By contrast, President Obama has made frequent and controversial use of the recess appointment clause since taking office in 2009. He has made at least 29 recess appointments during his administration. Several of these have been thereafter confirmed by the Senate, while many (including the controversial naming of Donald Berwick to be the Administrator of the Centers for Medicare and Medicaid Services), have not.
Now on to the notion that Senate “pro forma” sessions are obstructionist and unconstitutional. In Federalist Number 68, Alexander Hamilton (pictured above) writes of the recess appointment clause:
The ordinary power of appointment is confided to the president and senate jointly, and can therefore only be exercised during the session of the senate; but, as it would have been improper to oblige this body to be continually in session for the appointment of officers; and as vacancies might happen in their recess, which it might be necessary for the public service to fill without delay, the succeeding clause is evidently intended to authorize the president, singly, to make temporary appointments “during the recess of the senate, by granting commissions which should expire at the end of their next session.”
What, then, was the role the Senate was designed to play in the nomination and appointment process?
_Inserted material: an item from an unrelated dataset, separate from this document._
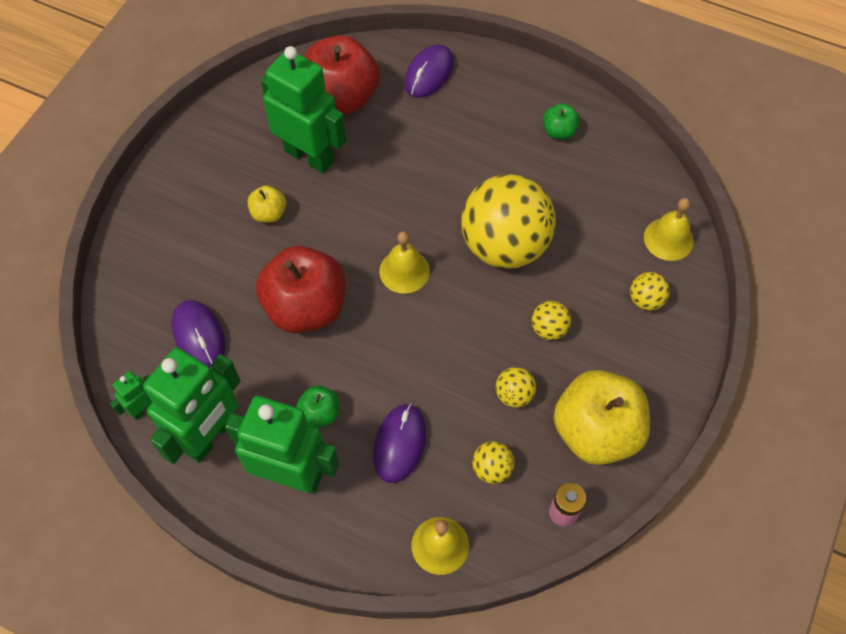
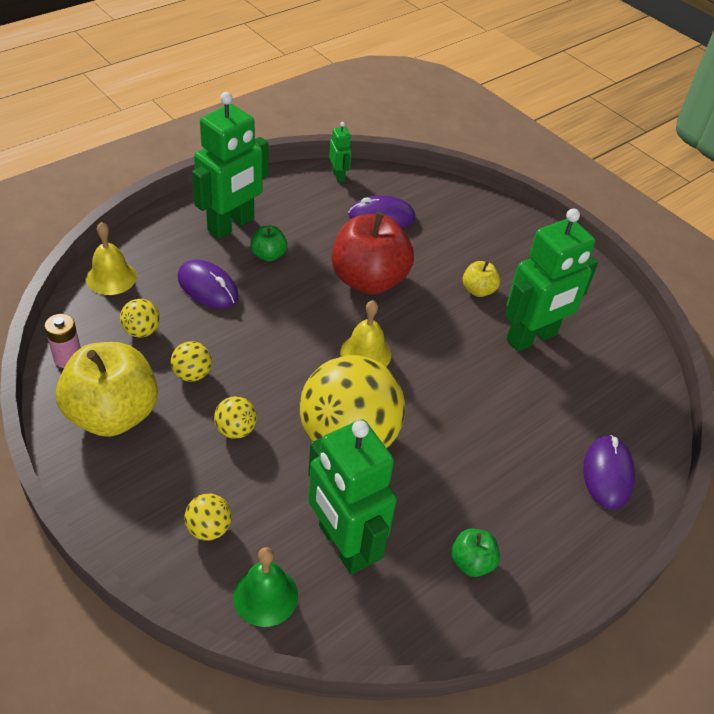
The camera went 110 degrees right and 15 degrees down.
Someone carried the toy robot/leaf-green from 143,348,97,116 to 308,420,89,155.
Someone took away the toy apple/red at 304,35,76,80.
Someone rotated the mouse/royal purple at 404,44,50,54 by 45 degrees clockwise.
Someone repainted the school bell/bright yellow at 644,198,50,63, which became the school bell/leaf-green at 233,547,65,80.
Again, we turn to the Federalist Papers and Alexander Hamilton:
To what purpose then require the co-operation of the senate? I answer, that the necessity of their concurrence would have a powerful, though in general, a silent operation. It would be an excellent check upon a spirit of favouritism in the president, and would tend greatly to prevent the appointment of unfit characters from state prejudice, from family connexion, from personal attachment, or from a view to popularity. In addition to this, it would be an efficacious source of stability in the administration.
In the preceding quotes from the Federalist Papers, Hamilton makes it clear that while the President is able to make appointments without the advice and consent of the Senate during recesses, there is greater wisdom to be found (and safety for our Republic) in placing the Senate as a check on the “spirit of favoritism” on the part of the President.
A subsequent and important question would be, then, has the current President displayed that spirit of favoritism in his nominations to fill vacancies, particularly those made during Senate recesses? Given the number of rejections of those nominees, it would certainly seem that if nothing else he has displayed a zeal for naming potential appointees who are very unlikely to be approved by the full Senate. This would seem to indicate an understanding on the part of the President that the only way to get such persons into office and allow them to make official acts according to their own or the President’s controversial agenda is to appoint them during recesses.
Detractors disagree. According to the Washington Post, “Obama should recess-appoint a substantial number of nominees during the next series of Senate breaks, not only to fill important offices, but also to re-establish constitutional order.”
As set forth above, however, there is no constitutional prohibition on “pro forma” sessions of Congress, and given the President’s predilection for making extremely dubious nominations during Senate recesses, it seems consistent with “constitutional order” and with the intent of the Founders to allow the Senate to continue to use all constitutionally sound means to block this scheme and to prevent “the appointment of unfit characters” to fill federal vacancies.